Beijing Advanced Innovation Center for Food Nutrition and Human Health, China Agricultural University, Beijing 100193, China.
State Key Laboratory of Agrobiotechnology, College of Biological Sciences, China Agricultural University, Beijing 100193, China.
Cardiovasc Res. 2020 Nov 1;116(13):2156-2169. doi: 10.1093/cvr/cvz312.
Pulmonary arterial hypertension (PAH) is a pathophysiological syndrome associated with pulmonary/systemic inflammation. Melatonin relieves PAH, but the molecular mode of action remains unclear. Here, we investigated the role of melatonin in normalizing vascular homeostasis.
Light-time mean serum melatonin concentration was lower in patients with PAH than in normal controls [11.06 ± 3.44 (7.13-15.6) vs. 14.55 ± 1.28 (8.0-19.4) pg/mL], which was negatively correlated with increased serum levels of interleukin-1β (IL-1β) in patients with PAH. We showed that inflammasomes were activated in the PAH mice model and that melatonin attenuated IL-1β secretion. On one hand, melatonin reduced the number of macrophages in lung by inhibiting the endothelial chemokines and adhesion factors. Moreover, use of Il1r-/- mice, Caspase1/11-/- mice, and melatonin-treated mice revealed that melatonin reduced hypoxia-induced vascular endothelial leakage in the lung. On the other hand, we verified that melatonin reduced the formation of inflammasome multiprotein complexes by modulating calcium ions in macrophages using a live cell station, and melatonin decreased inositol triphosphate and increased cAMP. Furthermore, knockdown of melatonin membrane receptors blocked melatonin function, and a melatonin membrane receptors agonist inactivated inflammasomes in macrophages.
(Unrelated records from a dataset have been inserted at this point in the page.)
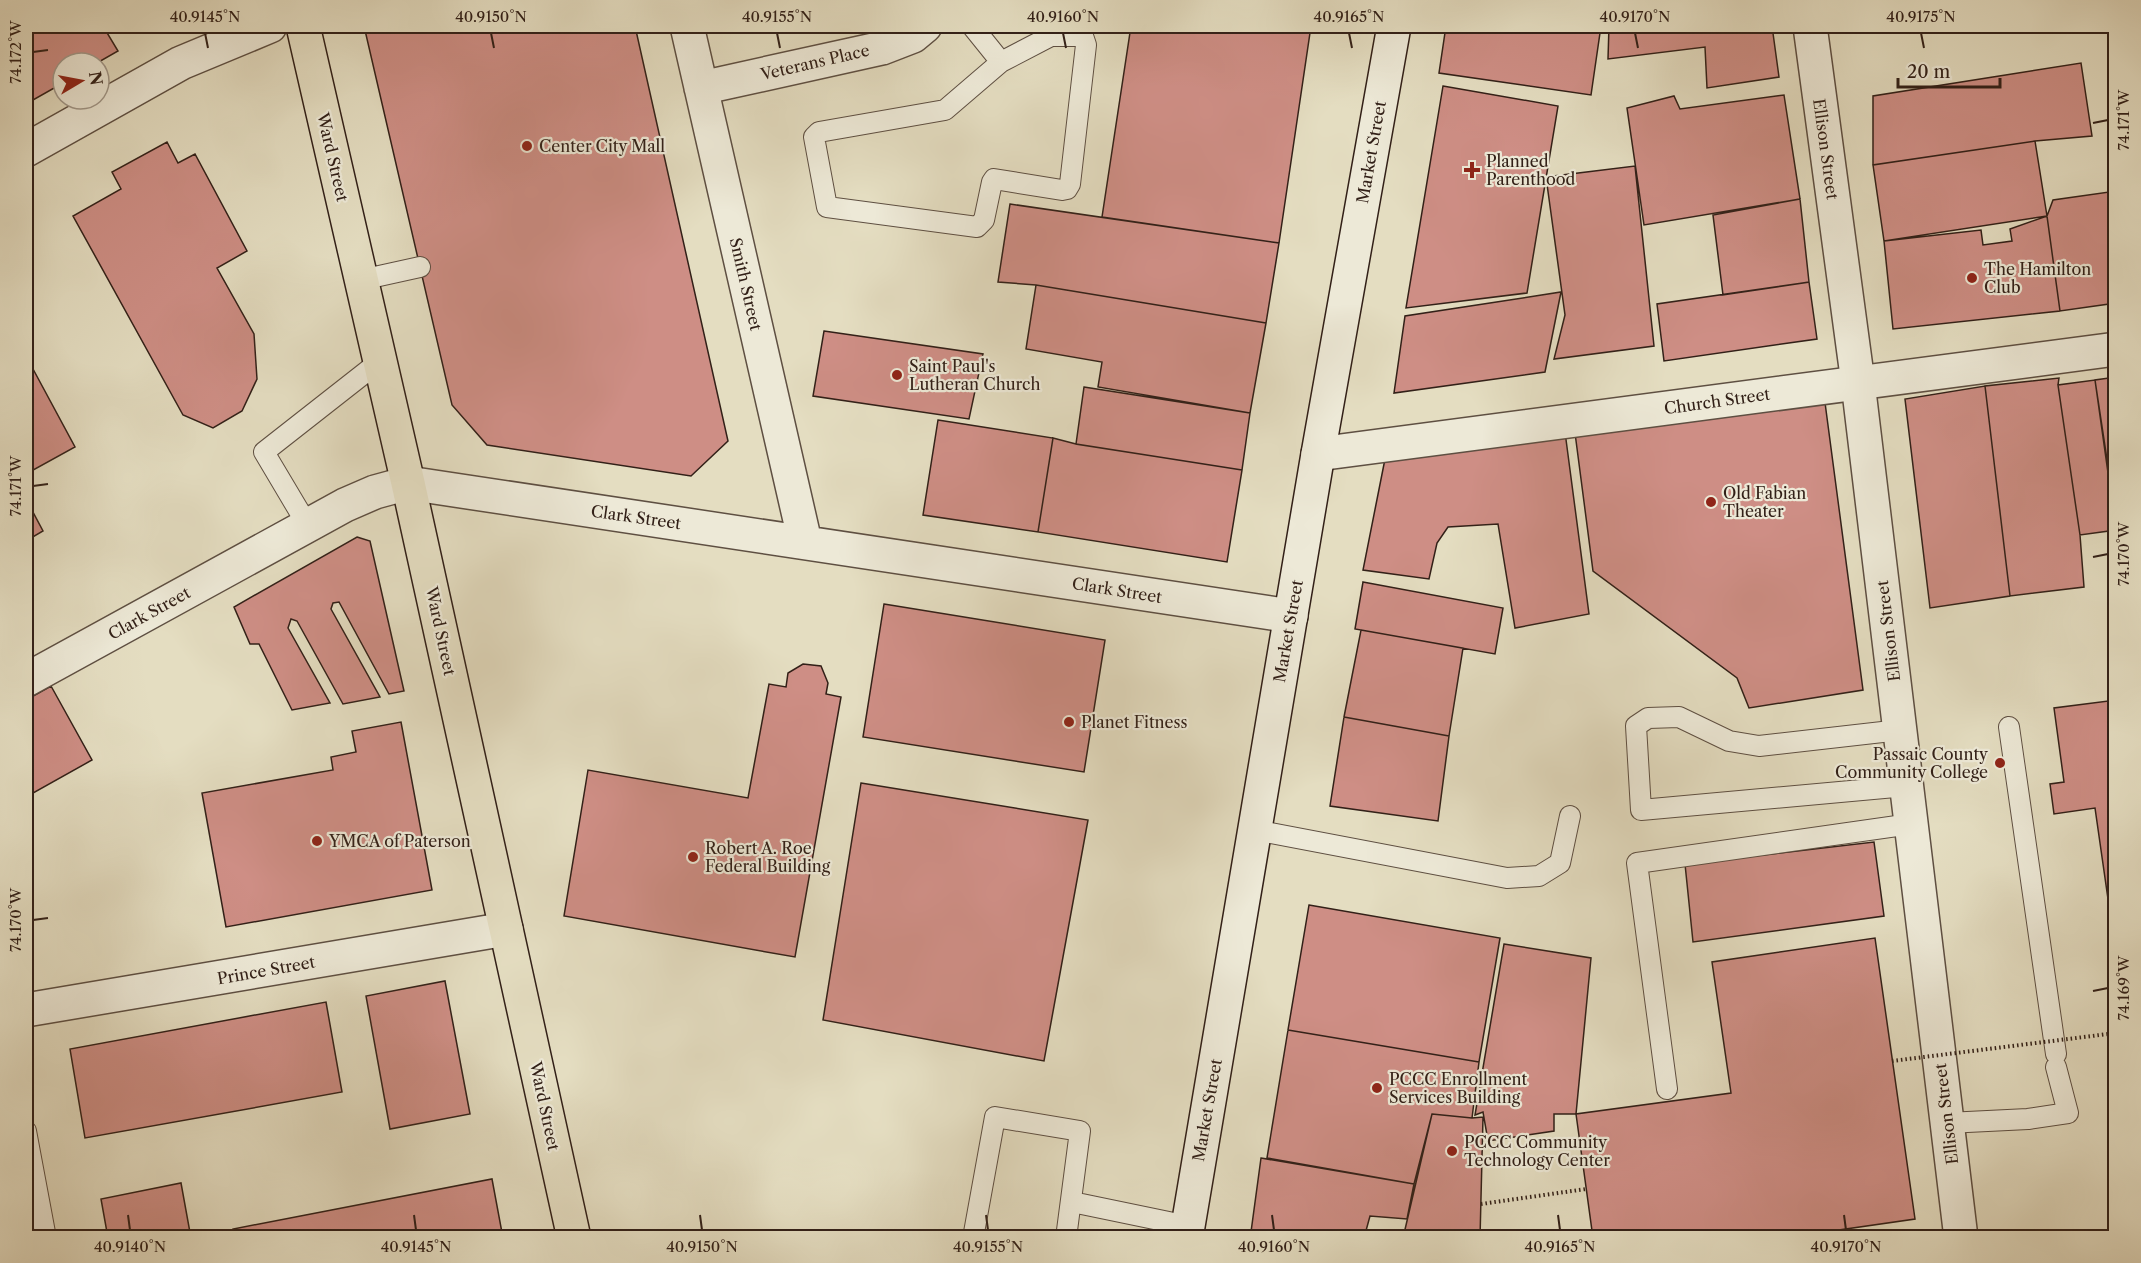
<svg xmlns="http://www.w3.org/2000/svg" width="2141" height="1263" font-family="'Libre Caslon Text',serif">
<rect width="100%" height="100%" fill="#e4ddc1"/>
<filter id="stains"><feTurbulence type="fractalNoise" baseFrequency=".00333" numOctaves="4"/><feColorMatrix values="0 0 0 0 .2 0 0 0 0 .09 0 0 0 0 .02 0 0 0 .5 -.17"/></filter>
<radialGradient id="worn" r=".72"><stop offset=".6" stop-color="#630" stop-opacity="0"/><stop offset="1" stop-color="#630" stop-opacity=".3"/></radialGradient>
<path fill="#ce8e85" stroke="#322018" stroke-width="1.5" d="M26,26h77l15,25 -21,12h-34v20l-37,21z
M364,26h271l93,415 -37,35 -204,-31 -35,-40z
M1131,26h180l-32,217 -177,-26z
M1446,26h155l-10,69 -152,-22z
M1609,26h163l7,51 -72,11 -2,-41 -97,12z
M2081,63l11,73 -57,5 -162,24v-69z
M1443,86l115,20 -31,187 -121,15z
M1784,95l16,104 -156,26 -17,-117 47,-12 6,13z
M2035,141l12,75 -163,25 -11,-76z
M167,142l11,21 17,-9 52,97 -30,17 37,66 3,45 -15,32 -29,17 -30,-13 -110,-199 48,-27 -9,-17z
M1635,166l19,180 -100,13 11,-44 -19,-138z
M2116,191v112l-56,8 -13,-95 6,-16z
M1800,199l9,83 -86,13 -10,-80z
M1010,204l269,39 -13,80 -230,-38 -38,-3z
M2047,216l13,95 -167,18 -9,-88 97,-11 2,15 29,-4 -2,-12z
M1809,282l8,57 -153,22 -7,-57z
M1036,285l230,38 -16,90 -152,-26 4,-25 -76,-13z
M1561,292l-16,80 -151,21 11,-77z
M824,331l159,23 -14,65 -156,-23z
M26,356l49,91 -49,27z
M2116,377v142l-21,-139z
M2059,378l-1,7 22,150 4,52 -74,9 -25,-210z
M2095,380l21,150 -36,5 -22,-150z
M1985,386l25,210 -80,12 -25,-209z
M1084,387l166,26 -8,57 -166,-26z
M1824,395l39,295 -114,18 -12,-30 -144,-107 -18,-138z
M938,420l115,18 -15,94 -115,-17z
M1565,432l24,182 -74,14 -17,-104 -50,3 -11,16 -8,36 -66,-9 22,-111z
M1053,438l23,6 166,26 -15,92 -189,-30z
M26,499l17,32 -17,10z
M357,537l13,4 34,150 -15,3 -50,-92 -6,1 -2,6 49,88 -37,7 -46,-83 -6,-2 -3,9 42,75 -38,7 -33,-66h-9l-16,-37z
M1363,582l140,26 -8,46 -140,-25z
M884,604l221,36 -21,132 -221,-35z
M1361,630l102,18 -14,88 -105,-19z
M803,664l18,2 7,17 -2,11 15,3 -46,260 -231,-41 24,-146 160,28 21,-114 17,3 2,-14z
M51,686l41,74 -66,37v-97z
M2116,700v255l-21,-147 -41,6 -4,-30 14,-2 -10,-74z
M1344,717l105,19 -11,85 -108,-15z
M401,722l31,168 -206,37 -24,-134 131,-23 -2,-13 25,-5 -4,-21z
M861,783l227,37 -44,241 -221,-41z
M1874,842l10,74 -191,26 -8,-78z
M1309,905l191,33 -21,124 -191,-32z
M1875,938l40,281 -132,19h-190l-17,-124 155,-21 -19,-131z
M1504,944l87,14 -15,156h-22v17l-66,10 -5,-29 -8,3z
M445,981l25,133 -80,15 -24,-133z
M326,1002l16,90 -257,46 -15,-89z
M1288,1030l191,32 -7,56 -40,-4 -18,70 -147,-26z
M1432,1114l40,4 11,-1 -3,121h-77z
M1261,1158l153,26 -7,35 -37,-3 -6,22h-82l-31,-6z
M492,1179l11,59h-268l-2,-9z
M181,1183l10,55h-83l-7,-39z
M1251,1232l31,6h-32z"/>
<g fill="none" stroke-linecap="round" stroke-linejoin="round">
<g stroke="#5e4f42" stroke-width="22">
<path id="service" d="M972,26l29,36
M1051,36h32l3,9 -16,139 -3,5 -5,1 -68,-11 -2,3 -8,38 -7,7 -150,-20 -13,-70 5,-5 126,-22 56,-48z
M361,280l59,-13
M308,526l-44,-74 116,-91
M2009,727l47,327
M1900,730l-141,16 -30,-5 -50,-24 -31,1 -12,8 5,84 265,-24
M1255,830l252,48 32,-2 21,-13 10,-47
M1667,1089l-30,-226 274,-39
M1947,1123l81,-4 40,-6 -12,-46
M26,1131l20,107
M1072,1202l116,24
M973,1238l22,-121 85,14 -14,107"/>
</g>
<g stroke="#5e4f42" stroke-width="36">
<path id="minor" d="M687,26l118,516
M701,88l181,-40 31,-12 12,-10
M26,150l155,-87 89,-37
M1318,454l798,-105
M26,680l319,-175 30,-13 33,-9 883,133
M26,1010l480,-81"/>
</g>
<g stroke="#5e4f42" stroke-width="36">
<path id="tertiary" d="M1810,26l48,357 103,855"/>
</g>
<g stroke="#322018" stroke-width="36">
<path id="secondary" d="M1186,1238l132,-784 76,-428"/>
</g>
<g stroke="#322018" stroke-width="36">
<path id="primary" d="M303,26l105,457 166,755"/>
</g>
<path stroke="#322018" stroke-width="4" stroke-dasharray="1.5 3" stroke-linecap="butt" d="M1481,1204l105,-15"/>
<use href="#service" stroke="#ede9d7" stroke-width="20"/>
<use href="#minor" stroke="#ede9d7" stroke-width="33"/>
<use href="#tertiary" stroke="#ede9d7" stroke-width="33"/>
<use href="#secondary" stroke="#ede9d7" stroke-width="33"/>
<use href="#primary" stroke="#e4ddc1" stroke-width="33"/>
<path stroke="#322018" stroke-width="4" stroke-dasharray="1.5 3" stroke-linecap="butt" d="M1892,1061l224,-28"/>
</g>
<path fill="none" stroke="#322018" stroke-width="2" d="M205,33l3,15M491,33l3,15M777,33l3,15M1063,33l3,15M1349,33l3,15M1635,33l3,15M1921,33l3,15M33,52l15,-2M2093,123l15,-3M33,486l15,-2M2093,557l15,-3M33,920l15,-2M2093,991l15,-3M128,1215l2,15M414,1215l2,15M700,1215l2,15M986,1215l2,15M1272,1215l2,15M1558,1215l2,15M1844,1215l2,15"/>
<g fill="#8f2418" stroke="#ede9d7" stroke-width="2">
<circle cx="527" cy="146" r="6"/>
<path d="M1469 161h6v6h6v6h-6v6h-6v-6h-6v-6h6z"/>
<circle cx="1972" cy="278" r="6"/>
<circle cx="897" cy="375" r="6"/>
<circle cx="1711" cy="502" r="6"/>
<circle cx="1069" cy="722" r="6"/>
<circle cx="2000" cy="763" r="6"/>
<circle cx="317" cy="841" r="6"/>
<circle cx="693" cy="857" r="6"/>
<circle cx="1377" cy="1088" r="6"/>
<circle cx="1452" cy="1151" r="6"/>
</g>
<g text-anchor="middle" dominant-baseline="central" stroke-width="4.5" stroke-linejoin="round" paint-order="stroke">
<g font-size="16" fill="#322018" stroke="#ede9d7">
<text transform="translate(815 62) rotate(-13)">Veterans Place</text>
<text transform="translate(1826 149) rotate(82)">Ellison Street</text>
<text transform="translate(1371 152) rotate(-80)">Market Street</text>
<text transform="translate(333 157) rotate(77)">Ward Street</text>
<text transform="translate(746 284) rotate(77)">Smith Street</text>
<text transform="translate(1717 401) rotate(-8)">Church Street</text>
<text transform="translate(636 517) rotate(8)">Clark Street</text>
<text transform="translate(1117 590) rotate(9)">Clark Street</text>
<text transform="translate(149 613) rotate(-29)">Clark Street</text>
<text transform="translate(441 631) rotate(78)">Ward Street</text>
<text transform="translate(1288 631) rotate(-80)">Market Street</text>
<text transform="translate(1888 631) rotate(-97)">Ellison Street</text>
<text transform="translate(266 970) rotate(-10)">Prince Street</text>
<text transform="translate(545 1106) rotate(78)">Ward Street</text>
<text transform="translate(1207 1110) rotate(-80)">Market Street</text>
<text transform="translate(1946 1114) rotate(-97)">Ellison Street</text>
</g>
<g font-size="16" fill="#322018" stroke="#ede9d7" text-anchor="start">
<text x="539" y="146">Center City Mall</text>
<text x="1486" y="161">Planned<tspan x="1486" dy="18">Parenthood</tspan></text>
<text x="1984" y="269">The Hamilton<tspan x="1984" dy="18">Club</tspan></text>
<text x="909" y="366">Saint Paul's<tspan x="909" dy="18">Lutheran Church</tspan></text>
<text x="1723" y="493">Old Fabian<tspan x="1723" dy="18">Theater</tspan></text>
<text x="1081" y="722">Planet Fitness</text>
<text x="1988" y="754" text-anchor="end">Passaic County<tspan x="1988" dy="18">Community College</tspan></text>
<text x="329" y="841">YMCA of Paterson</text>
<text x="705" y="848">Robert A. Roe<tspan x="705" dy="18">Federal Building</tspan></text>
<text x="1389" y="1079">PCCC Enrollment<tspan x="1389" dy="18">Services Building</tspan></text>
<text x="1464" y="1142">PCCC Community<tspan x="1464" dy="18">Technology Center</tspan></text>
</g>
</g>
<rect width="2141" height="1263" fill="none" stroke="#e4ddc1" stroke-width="66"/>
<g transform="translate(81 81) rotate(80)"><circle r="28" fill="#ede9d7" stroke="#a2998b" stroke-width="1.5"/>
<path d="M0-4.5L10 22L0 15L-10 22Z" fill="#8f2418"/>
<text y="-9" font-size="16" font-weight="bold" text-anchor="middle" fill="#322018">N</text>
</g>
<path d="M1898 78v9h102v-9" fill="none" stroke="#322018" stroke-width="3"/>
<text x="1907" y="78" font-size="18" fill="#322018" stroke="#ede9d7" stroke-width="4.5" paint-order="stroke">20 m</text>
<rect x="33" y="33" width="2075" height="1197" fill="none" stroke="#322018" stroke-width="2"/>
<g font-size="15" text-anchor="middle" fill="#322018">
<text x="205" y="22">40.9145°N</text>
<text x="491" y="22">40.9150°N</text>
<text x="777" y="22">40.9155°N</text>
<text x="1063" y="22">40.9160°N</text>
<text x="1349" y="22">40.9165°N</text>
<text x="1635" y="22">40.9170°N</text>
<text x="1921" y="22">40.9175°N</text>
<text transform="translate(16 52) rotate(-90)" y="5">74.172°W</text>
<text transform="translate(2124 120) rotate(-90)" y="5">74.171°W</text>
<text transform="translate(16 486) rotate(-90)" y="5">74.171°W</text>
<text transform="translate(2124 554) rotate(-90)" y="5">74.170°W</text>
<text transform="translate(16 920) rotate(-90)" y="5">74.170°W</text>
<text transform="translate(2124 988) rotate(-90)" y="5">74.169°W</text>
<text x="130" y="1252">40.9140°N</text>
<text x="416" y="1252">40.9145°N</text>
<text x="702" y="1252">40.9150°N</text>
<text x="988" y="1252">40.9155°N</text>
<text x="1274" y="1252">40.9160°N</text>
<text x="1560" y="1252">40.9165°N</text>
<text x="1846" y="1252">40.9170°N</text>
</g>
<rect width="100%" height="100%" filter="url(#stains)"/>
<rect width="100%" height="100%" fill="url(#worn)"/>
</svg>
Melatonin attenuated inflammasome-associated vascular disorders by directly improving endothelial leakage and decreasing the formation of inflammasome multiprotein complexes in macrophages. Taken together, our data provide a theoretical basis for applying melatonin clinically, and inflammasomes may be a possible target of PAH treatment.
肺动脉高压(PAH)是一种与肺/全身炎症相关的病理生理综合征。褪黑素可缓解 PAH,但分子作用机制尚不清楚。在这里,我们研究了褪黑素在调节血管稳态中的作用。
PAH 患者的平均血清褪黑素浓度在光照时间内低于正常对照组[11.06±3.44(7.13-15.6)比 14.55±1.28(8.0-19.4)pg/mL],且与 PAH 患者血清中白细胞介素-1β(IL-1β)水平升高呈负相关。我们发现 PAH 小鼠模型中炎症小体被激活,褪黑素可减弱 IL-1β的分泌。一方面,褪黑素通过抑制内皮趋化因子和粘附因子减少肺内巨噬细胞数量。此外,使用 Il1r-/-小鼠、Caspase1/11-/-小鼠和褪黑素处理的小鼠表明,褪黑素可减轻肺缺氧引起的血管内皮渗漏。另一方面,我们通过活细胞工作站证实,褪黑素通过调节巨噬细胞中的钙离子来减少炎症小体多蛋白复合物的形成,并且褪黑素可降低三磷酸肌醇并增加环磷酸腺苷。此外,褪黑素膜受体的敲低会阻断褪黑素的功能,而褪黑素膜受体激动剂可使巨噬细胞中的炎症小体失活。
褪黑素通过直接改善内皮渗漏和减少巨噬细胞中炎症小体多蛋白复合物的形成来减轻炎症小体相关的血管紊乱。总之,我们的数据为临床应用褪黑素提供了理论依据,并且炎症小体可能是 PAH 治疗的一个潜在靶点。